**Stored records**

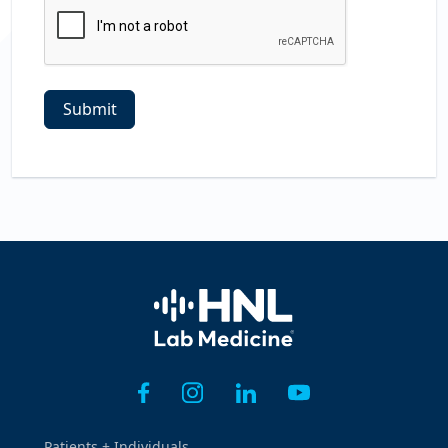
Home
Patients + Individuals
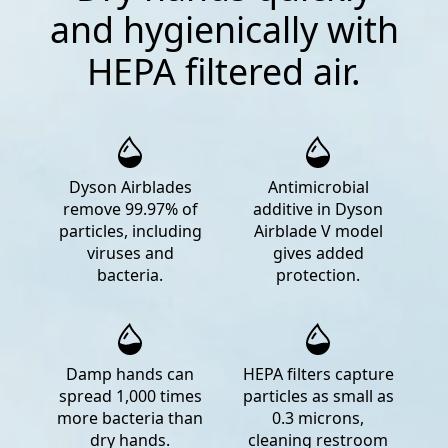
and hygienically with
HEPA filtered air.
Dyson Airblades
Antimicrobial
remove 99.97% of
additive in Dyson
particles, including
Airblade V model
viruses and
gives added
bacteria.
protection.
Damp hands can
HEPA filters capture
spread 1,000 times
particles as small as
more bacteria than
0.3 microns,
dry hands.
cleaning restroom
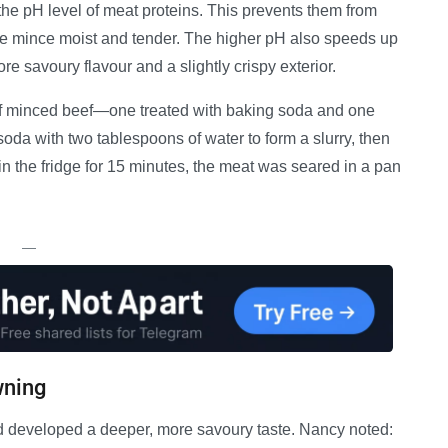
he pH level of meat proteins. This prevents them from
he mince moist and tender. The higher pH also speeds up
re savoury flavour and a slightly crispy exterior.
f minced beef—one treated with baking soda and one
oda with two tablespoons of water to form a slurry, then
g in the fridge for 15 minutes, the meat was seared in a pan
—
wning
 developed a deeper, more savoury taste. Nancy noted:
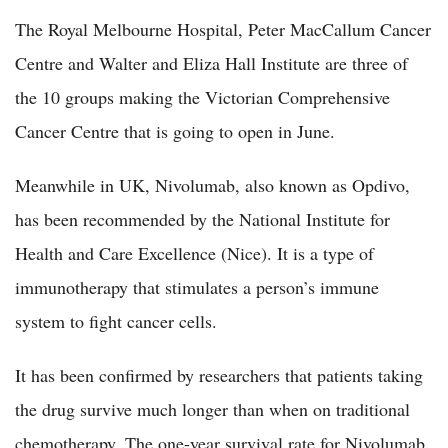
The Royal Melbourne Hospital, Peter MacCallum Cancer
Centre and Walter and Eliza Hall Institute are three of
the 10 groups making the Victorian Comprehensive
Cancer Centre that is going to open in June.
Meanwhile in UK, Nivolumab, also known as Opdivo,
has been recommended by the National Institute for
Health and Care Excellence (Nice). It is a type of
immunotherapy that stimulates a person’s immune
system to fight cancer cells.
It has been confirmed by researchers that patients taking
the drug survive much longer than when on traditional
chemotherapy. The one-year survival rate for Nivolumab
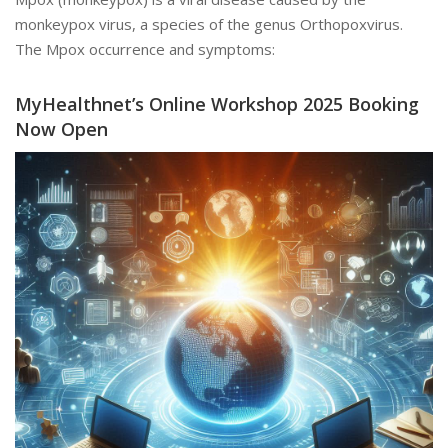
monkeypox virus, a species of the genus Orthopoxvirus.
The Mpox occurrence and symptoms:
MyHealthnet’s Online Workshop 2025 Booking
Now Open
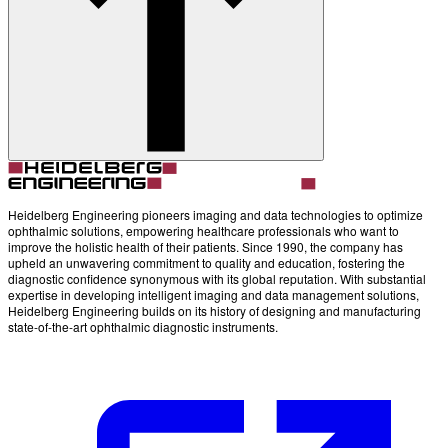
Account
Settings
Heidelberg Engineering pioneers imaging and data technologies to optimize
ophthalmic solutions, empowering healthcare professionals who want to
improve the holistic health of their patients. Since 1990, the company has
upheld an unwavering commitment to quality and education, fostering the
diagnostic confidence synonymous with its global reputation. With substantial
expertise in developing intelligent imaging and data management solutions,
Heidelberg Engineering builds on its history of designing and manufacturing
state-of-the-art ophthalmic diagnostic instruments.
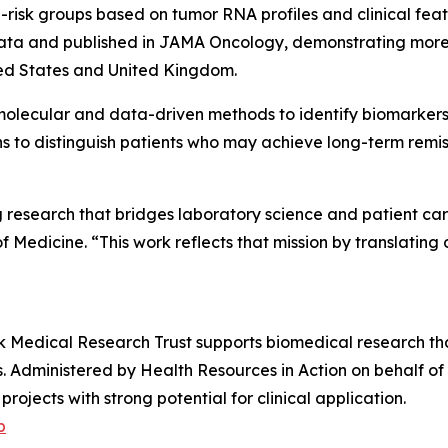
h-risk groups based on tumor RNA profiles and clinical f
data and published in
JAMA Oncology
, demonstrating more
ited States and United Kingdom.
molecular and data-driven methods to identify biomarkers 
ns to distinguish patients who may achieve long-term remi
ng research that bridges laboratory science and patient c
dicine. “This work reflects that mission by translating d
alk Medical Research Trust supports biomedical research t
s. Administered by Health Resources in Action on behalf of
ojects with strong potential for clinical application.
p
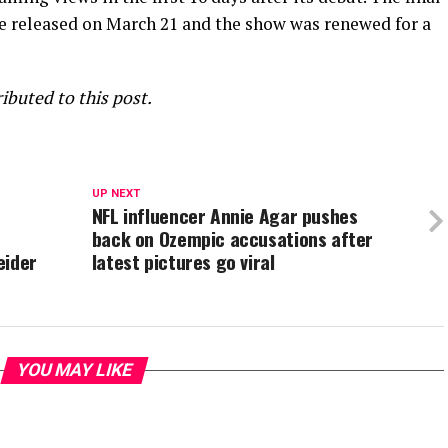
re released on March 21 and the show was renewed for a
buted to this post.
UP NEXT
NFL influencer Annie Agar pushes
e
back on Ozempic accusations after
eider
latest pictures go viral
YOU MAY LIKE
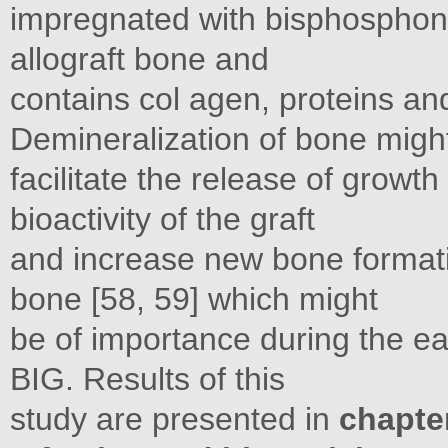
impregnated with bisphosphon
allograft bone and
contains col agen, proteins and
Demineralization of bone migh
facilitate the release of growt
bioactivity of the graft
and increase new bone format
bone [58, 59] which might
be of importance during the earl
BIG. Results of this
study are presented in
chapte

**ACTIVITY**
Your task is to repeat exactly the lines from the beginning of the data to the line that contains "state-of-the-art ophthalmic diagnostic", both ends included, leaving out pictures.

**EXERCISE ANSWER**
Home
Patients + Individuals
and hygienically with
HEPA filtered air.
Dyson Airblades
Antimicrobial
remove 99.97% of
additive in Dyson
particles, including
Airblade V model
viruses and
gives added
bacteria.
protection.
Damp hands can
HEPA filters capture
spread 1,000 times
particles as small as
more bacteria than
0.3 microns,
dry hands.
cleaning restroom
he pH level of meat proteins. This prevents them from
he mince moist and tender. The higher pH also speeds up
re savoury flavour and a slightly crispy exterior.
f minced beef—one treated with baking soda and one
oda with two tablespoons of water to form a slurry, then
g in the fridge for 15 minutes, the meat was seared in a pan
—
wning
 developed a deeper, more savoury taste. Nancy noted:
The Royal Melbourne Hospital, Peter MacCallum Cancer
Centre and Walter and Eliza Hall Institute are three of
the 10 groups making the Victorian Comprehensive
Cancer Centre that is going to open in June.
Meanwhile in UK, Nivolumab, also known as Opdivo,
has been recommended by the National Institute for
Health and Care Excellence (Nice). It is a type of
immunotherapy that stimulates a person’s immune
system to fight cancer cells.
It has been confirmed by researchers that patients taking
the drug survive much longer than when on traditional
chemotherapy. The one-year survival rate for Nivolumab
monkeypox virus, a species of the genus Orthopoxvirus.
The Mpox occurrence and symptoms:
MyHealthnet’s Online Workshop 2025 Booking
Now Open
Account
Settings
Heidelberg Engineering pioneers imaging and data technologies to optimize
ophthalmic solutions, empowering healthcare professionals who want to
improve the holistic health of their patients. Since 1990, the company has
upheld an unwavering commitment to quality and education, fostering the
diagnostic confidence synonymous with its global reputation. With substantial
expertise in developing intelligent imaging and data management solutions,
Heidelberg Engineering builds on its history of designing and manufacturing
state-of-the-art ophthalmic diagnostic instruments.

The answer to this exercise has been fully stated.